- Directed by: Mike Kirton
- Written by: William Forsythe; Mike Kirton;
- Produced by: Greg Hauptner
- Starring: William Forsythe; Andrew Divoff; Erika Eleniak; Christopher Atkins;
- Cinematography: Gary B. Kibbe
- Edited by: Rinaldo Marsili
- Music by: John Pratt
- Production company: Global Pictures
- Release date: December 16, 2003;
- Running time: 96 minutes
- Country: United States
- Language: English
- Budget: $4 million

= The Librarians (2003 film) =

2001 film by Mike Kirton

The Librarians (also known as Strike Force) is a 2003 action thriller film directed by Mike Kirton. The film stars William Forsythe, Andrew Divoff, Erika Eleniak, and Christopher Atkins.

==Plot==
William Clark (played by Michael Parks), a former associate of Simon (played by William Forsythe), hires Simon who, along with his pal mercenaries Toshko and G-Man, call themselves The Librarians. Their goal is to find Clark's missing granddaughter Amanda. With the help of his old friend, Irish (played uncredited by Burt Reynolds), Simon runs into Sandi (played by Erika Eleniak) at the strip club where Amanda was working before she disappeared. Simon soon learns that Sandi, who is working at this strip club, is actually a Chicago police detective and martial arts expert who is there trying to find her sister who's been missing for a year. Together they try to find Amanda and whether Sandi's sister is still alive. As Sandi and Simon get closer to the truth and each other, the danger and the heat will rise.

==Cast==
- William Forsythe as Simon
- Andrew Divoff as Marcos
- Erika Eleniak as Sandi Clark
- Christopher Atkins as Ringo
- Daniel Bernhardt as Toshko
- Rebecca Forsythe as Megan
- Burt Reynolds as 'Irish' (uncredited)
- Matthias Hues as Ciro
- Amaury Nolasco as 'G-Man'
- Ed Lauter as John Strong
- Michael Parks as William Clark

==Production==
Shooting took place in Palm Beach County, Florida.
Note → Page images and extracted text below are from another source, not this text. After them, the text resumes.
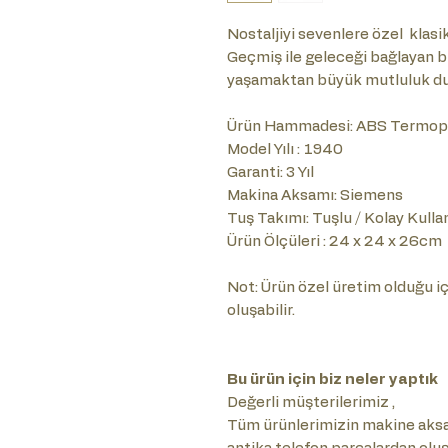
Nostaljiyi sevenlere özel klasik 
Geçmiş ile geleceği bağlayan 
yaşamaktan büyük mutluluk du
Ürün Hammadesi: ABS Termopl
Model Yılı : 1940
Garanti: 3 Yıl
Makina Aksamı: Siemens
Tuş Takımı: Tuşlu / Kolay Kulla
Ürün Ölçüleri : 24 x 24 x 26cm
Not: Ürün özel üretim olduğu içi
oluşabilir.
Bu ürün için biz neler yaptık
Değerli müşterilerimiz ,
Tüm ürünlerimizin makine aksam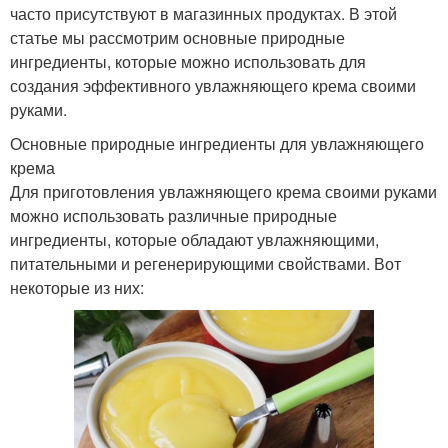
часто присутствуют в магазинных продуктах. В этой
статье мы рассмотрим основные природные
ингредиенты, которые можно использовать для
создания эффективного увлажняющего крема своими
руками.
Основные природные ингредиенты для увлажняющего
крема
Для приготовления увлажняющего крема своими руками
можно использовать различные природные
ингредиенты, которые обладают увлажняющими,
питательными и регенерирующими свойствами. Вот
некоторые из них: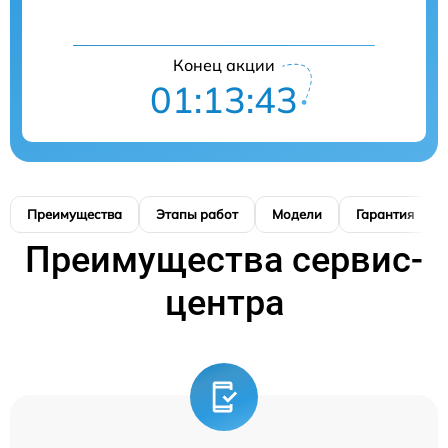
Конец акции
01:13:42
Преимущества
Этапы работ
Модели
Гарантия
Преимущества сервис-
центра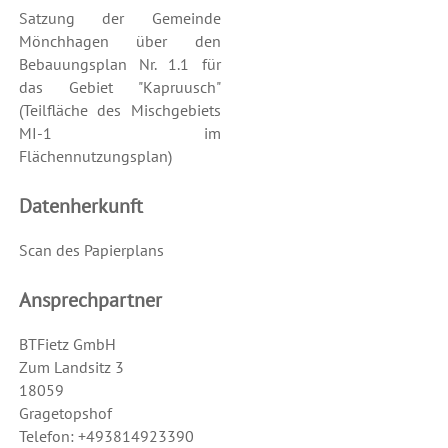
Satzung der Gemeinde
Mönchhagen über den
Bebauungsplan Nr. 1.1 für
das Gebiet "Kapruusch"
(Teilfläche des Mischgebiets
MI-1 im
Flächennutzungsplan)
Datenherkunft
Scan des Papierplans
Ansprechpartner
BTFietz GmbH
Zum Landsitz 3
18059
Gragetopshof
Telefon: +493814923390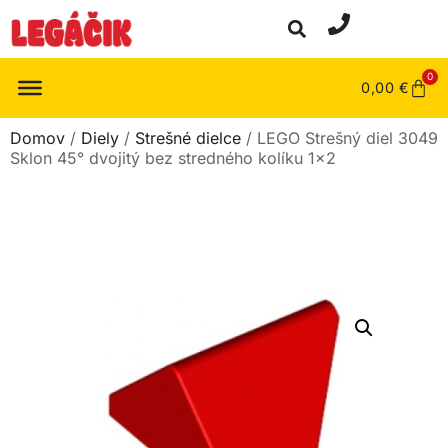
0
0,00
€
Domov
/
Diely
/
Strešné dielce
/ LEGO Strešný diel 3049
Sklon 45° dvojitý bez stredného kolíku 1×2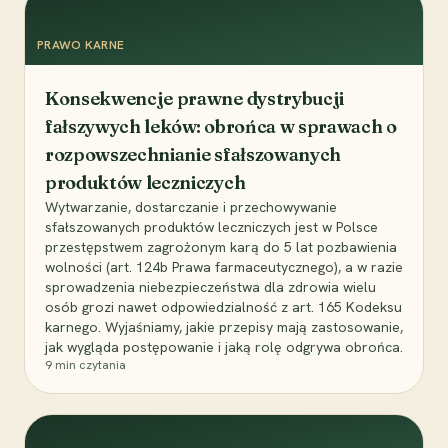
PRAWO KARNE
Konsekwencje prawne dystrybucji
fałszywych leków: obrońca w sprawach o
rozpowszechnianie sfałszowanych
produktów leczniczych
Wytwarzanie, dostarczanie i przechowywanie
sfałszowanych produktów leczniczych jest w Polsce
przestępstwem zagrożonym karą do 5 lat pozbawienia
wolności (art. 124b Prawa farmaceutycznego), a w razie
sprowadzenia niebezpieczeństwa dla zdrowia wielu
osób grozi nawet odpowiedzialność z art. 165 Kodeksu
karnego. Wyjaśniamy, jakie przepisy mają zastosowanie,
jak wygląda postępowanie i jaką rolę odgrywa obrońca.
9
min czytania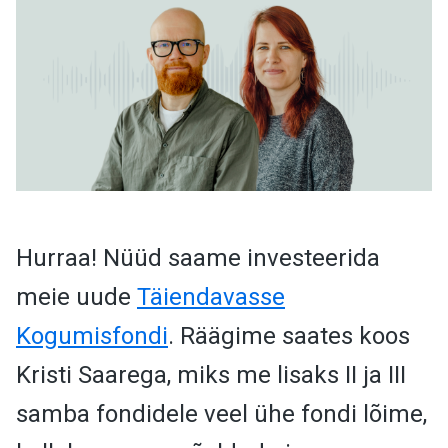
Hurraa! Nüüd saame investeerida
meie uude
Täiendavasse
Kogumisfondi
. Räägime saates koos
Kristi Saarega, miks me lisaks II ja III
samba fondidele veel ühe fondi lõime,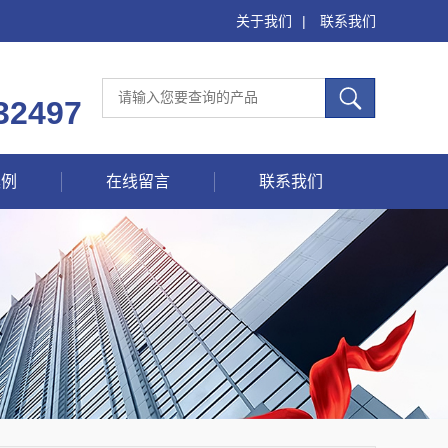
关于我们
|
联系我们
32497
案例
在线留言
联系我们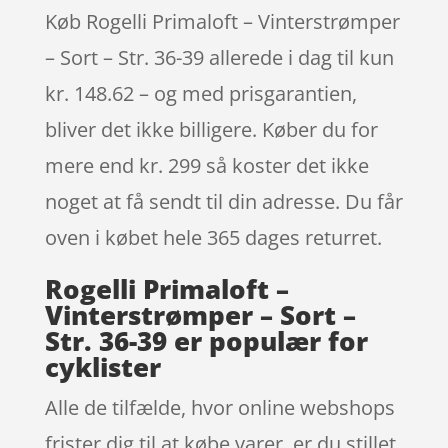
Køb Rogelli Primaloft – Vinterstrømper
– Sort – Str. 36-39 allerede i dag til kun
kr. 148.62 – og med prisgarantien,
bliver det ikke billigere. Køber du for
mere end kr. 299 så koster det ikke
noget at få sendt til din adresse. Du får
oven i købet hele 365 dages returret.
Rogelli Primaloft –
Vinterstrømper – Sort –
Str. 36-39 er populær for
cyklister
Alle de tilfælde, hvor online webshops
frister dig til at købe varer, er du stillet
Local schoolchildren worked on the set as interns, recruited from an educational program begun by producer Greg Hauptner.

==Release==
The film was originally released as The Librarians in 2001. Lionsgate released it in the US in 2003 as Strike Force.

==Reception==
David Johnson of DVD Verdict wrote, "Suffice it to say, Strike Force is every bit as stupid and forgettable as its insipid title suggests."